§ **Task item**
What the task needs is the data below, written out verbatim.

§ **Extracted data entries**
○ ○ ○ ○ ○

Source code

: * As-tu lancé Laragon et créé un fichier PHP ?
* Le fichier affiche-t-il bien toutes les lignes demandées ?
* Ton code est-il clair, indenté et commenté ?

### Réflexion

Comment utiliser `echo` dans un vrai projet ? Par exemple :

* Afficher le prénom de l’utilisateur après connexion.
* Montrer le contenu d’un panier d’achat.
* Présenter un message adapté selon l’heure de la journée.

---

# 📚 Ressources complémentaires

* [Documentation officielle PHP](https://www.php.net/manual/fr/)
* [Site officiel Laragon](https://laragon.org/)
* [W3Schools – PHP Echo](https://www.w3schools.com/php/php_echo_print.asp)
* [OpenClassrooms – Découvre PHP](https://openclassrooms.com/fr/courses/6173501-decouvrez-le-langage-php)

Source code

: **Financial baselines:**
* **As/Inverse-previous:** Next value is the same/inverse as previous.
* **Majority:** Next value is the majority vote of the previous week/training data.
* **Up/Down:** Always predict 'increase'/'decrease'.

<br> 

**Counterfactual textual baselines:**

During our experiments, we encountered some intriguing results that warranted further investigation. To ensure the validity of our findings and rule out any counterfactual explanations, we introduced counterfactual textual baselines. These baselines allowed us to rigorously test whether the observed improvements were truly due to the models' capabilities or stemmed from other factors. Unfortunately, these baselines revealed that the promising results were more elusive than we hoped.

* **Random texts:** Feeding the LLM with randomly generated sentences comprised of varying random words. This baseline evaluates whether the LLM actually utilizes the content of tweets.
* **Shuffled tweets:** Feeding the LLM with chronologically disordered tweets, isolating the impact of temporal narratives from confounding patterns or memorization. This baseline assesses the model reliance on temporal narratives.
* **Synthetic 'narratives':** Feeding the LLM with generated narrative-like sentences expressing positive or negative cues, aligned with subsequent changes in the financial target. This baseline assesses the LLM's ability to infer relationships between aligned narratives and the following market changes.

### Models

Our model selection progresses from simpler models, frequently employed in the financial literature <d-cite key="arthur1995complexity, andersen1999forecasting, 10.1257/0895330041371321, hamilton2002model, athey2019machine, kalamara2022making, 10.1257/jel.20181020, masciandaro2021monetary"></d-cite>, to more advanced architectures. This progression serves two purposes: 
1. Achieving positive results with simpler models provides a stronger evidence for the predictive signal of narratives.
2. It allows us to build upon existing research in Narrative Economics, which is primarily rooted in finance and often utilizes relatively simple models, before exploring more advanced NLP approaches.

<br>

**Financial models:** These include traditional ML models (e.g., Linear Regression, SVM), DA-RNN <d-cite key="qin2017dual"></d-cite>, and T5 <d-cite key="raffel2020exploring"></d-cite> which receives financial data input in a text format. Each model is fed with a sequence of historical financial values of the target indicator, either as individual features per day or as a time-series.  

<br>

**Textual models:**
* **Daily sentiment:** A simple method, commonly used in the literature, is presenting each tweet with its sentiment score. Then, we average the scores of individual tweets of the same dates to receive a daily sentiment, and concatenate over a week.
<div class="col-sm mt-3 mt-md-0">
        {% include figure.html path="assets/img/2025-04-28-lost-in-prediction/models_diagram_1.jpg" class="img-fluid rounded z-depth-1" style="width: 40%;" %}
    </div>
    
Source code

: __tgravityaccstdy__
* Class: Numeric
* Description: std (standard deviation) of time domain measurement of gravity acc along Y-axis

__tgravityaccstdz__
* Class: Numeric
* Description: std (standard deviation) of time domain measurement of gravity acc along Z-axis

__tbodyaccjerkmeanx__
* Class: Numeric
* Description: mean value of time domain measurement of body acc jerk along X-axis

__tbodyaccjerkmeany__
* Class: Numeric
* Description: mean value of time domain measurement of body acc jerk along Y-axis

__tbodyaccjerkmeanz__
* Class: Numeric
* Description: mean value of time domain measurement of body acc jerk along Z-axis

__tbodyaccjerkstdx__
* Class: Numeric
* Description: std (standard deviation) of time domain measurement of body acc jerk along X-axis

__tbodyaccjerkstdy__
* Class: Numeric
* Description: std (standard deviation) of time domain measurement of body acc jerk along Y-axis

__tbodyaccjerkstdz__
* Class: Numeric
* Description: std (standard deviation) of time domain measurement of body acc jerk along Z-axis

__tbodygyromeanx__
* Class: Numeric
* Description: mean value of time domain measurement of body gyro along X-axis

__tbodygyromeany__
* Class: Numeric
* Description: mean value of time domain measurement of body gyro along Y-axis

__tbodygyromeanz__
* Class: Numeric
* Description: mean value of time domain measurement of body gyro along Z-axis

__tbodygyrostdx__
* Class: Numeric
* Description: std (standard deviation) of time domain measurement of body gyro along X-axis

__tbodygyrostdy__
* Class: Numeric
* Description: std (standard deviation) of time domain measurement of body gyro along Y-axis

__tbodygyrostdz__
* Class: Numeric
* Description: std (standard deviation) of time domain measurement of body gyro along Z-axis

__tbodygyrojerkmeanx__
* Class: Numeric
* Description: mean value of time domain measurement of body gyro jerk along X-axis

○ ○ ○ ○ ○

§ **Result for this exercise**
Source code

: * As-tu lancé Laragon et créé un fichier PHP ?
* Le fichier affiche-t-il bien toutes les lignes demandées ?
* Ton code est-il clair, indenté et commenté ?

### Réflexion

Comment utiliser `echo` dans un vrai projet ? Par exemple :

* Afficher le prénom de l’utilisateur après connexion.
* Montrer le contenu d’un panier d’achat.
* Présenter un message adapté selon l’heure de la journée.

---

# 📚 Ressources complémentaires

* [Documentation officielle PHP](https://www.php.net/manual/fr/)
* [Site officiel Laragon](https://laragon.org/)
* [W3Schools – PHP Echo](https://www.w3schools.com/php/php_echo_print.asp)
* [OpenClassrooms – Découvre PHP](https://openclassrooms.com/fr/courses/6173501-decouvrez-le-langage-php)

Source code

: **Financial baselines:**
* **As/Inverse-previous:** Next value is the same/inverse as previous.
* **Majority:** Next value is the majority vote of the previous week/training data.
* **Up/Down:** Always predict 'increase'/'decrease'.

<br> 

**Counterfactual textual baselines:**

During our experiments, we encountered some intriguing results that warranted further investigation. To ensure the validity of our findings and rule out any counterfactual explanations, we introduced counterfactual textual baselines. These baselines allowed us to rigorously test whether the observed improvements were truly due to the models' capabilities or stemmed from other factors. Unfortunately, these baselines revealed that the promising results were more elusive than we hoped.

* **Random texts:** Feeding the LLM with randomly generated sentences comprised of varying random words. This baseline evaluates whether the LLM actually utilizes the content of tweets.
* **Shuffled tweets:** Feeding the LLM with chronologically disordered tweets, isolating the impact of temporal narratives from confounding patterns or memorization. This baseline assesses the model reliance on temporal narratives.
* **Synthetic 'narratives':** Feeding the LLM with generated narrative-like sentences expressing positive or negative cues, aligned with subsequent changes in the financial target. This baseline assesses the LLM's ability to infer relationships between aligned narratives and the following market changes.

### Models

Our model selection progresses from simpler models, frequently employed in the financial literature <d-cite key="arthur1995complexity, andersen1999forecasting, 10.1257/0895330041371321, hamilton2002model, athey2019machine, kalamara2022making, 10.1257/jel.20181020, masciandaro2021monetary"></d-cite>, to more advanced architectures. This progression serves two purposes: 
1. Achieving positive results with simpler models provides a stronger evidence for the predictive signal of narratives.
2. It allows us to build upon existing research in Narrative Economics, which is primarily rooted in finance and often utilizes relatively simple models, before exploring more advanced NLP approaches.

<br>

**Financial models:** These include traditional ML models (e.g., Linear Regression, SVM), DA-RNN <d-cite key="qin2017dual"></d-cite>, and T5 <d-cite key="raffel2020exploring"></d-cite> which receives financial data input in a text format. Each model is fed with a sequence of historical financial values of the target indicator, either as individual features per day or as a time-series.  

<br>

**Textual models:**
* **Daily sentiment:** A simple method, commonly used in the literature, is presenting each tweet with its sentiment score. Then, we average the scores of individual tweets of the same dates to receive a daily sentiment, and concatenate over a week.
<div class="col-sm mt-3 mt-md-0">
        {% include figure.html path="assets/img/2025-04-28-lost-in-prediction/models_diagram_1.jpg" class="img-fluid rounded z-depth-1" style="width: 40%;" %}
    </div>
    
Source code

: __tgravityaccstdy__
* Class: Numeric
* Description: std (standard deviation) of time domain measurement of gravity acc along Y-axis

__tgravityaccstdz__
* Class: Numeric
* Description: std (standard deviation) of time domain measurement of gravity acc along Z-axis

__tbodyaccjerkmeanx__
* Class: Numeric
* Description: mean value of time domain measurement of body acc jerk along X-axis

__tbodyaccjerkmeany__
* Class: Numeric
* Description: mean value of time domain measurement of body acc jerk along Y-axis

__tbodyaccjerkmeanz__
* Class: Numeric
* Description: mean value of time domain measurement of body acc jerk along Z-axis

__tbodyaccjerkstdx__
* Class: Numeric
* Description: std (standard deviation) of time domain measurement of body acc jerk along X-axis

__tbodyaccjerkstdy__
* Class: Numeric
* Description: std (standard deviation) of time domain measurement of body acc jerk along Y-axis

__tbodyaccjerkstdz__
* Class: Numeric
* Description: std (standard deviation) of time domain measurement of body acc jerk along Z-axis

__tbodygyromeanx__
* Class: Numeric
* Description: mean value of time domain measurement of body gyro along X-axis

__tbodygyromeany__
* Class: Numeric
* Description: mean value of time domain measurement of body gyro along Y-axis

__tbodygyromeanz__
* Class: Numeric
* Description: mean value of time domain measurement of body gyro along Z-axis

__tbodygyrostdx__
* Class: Numeric
* Description: std (standard deviation) of time domain measurement of body gyro along X-axis

__tbodygyrostdy__
* Class: Numeric
* Description: std (standard deviation) of time domain measurement of body gyro along Y-axis

__tbodygyrostdz__
* Class: Numeric
* Description: std (standard deviation) of time domain measurement of body gyro along Z-axis

__tbodygyrojerkmeanx__
* Class: Numeric
* Description: mean value of time domain measurement of body gyro jerk along X-axis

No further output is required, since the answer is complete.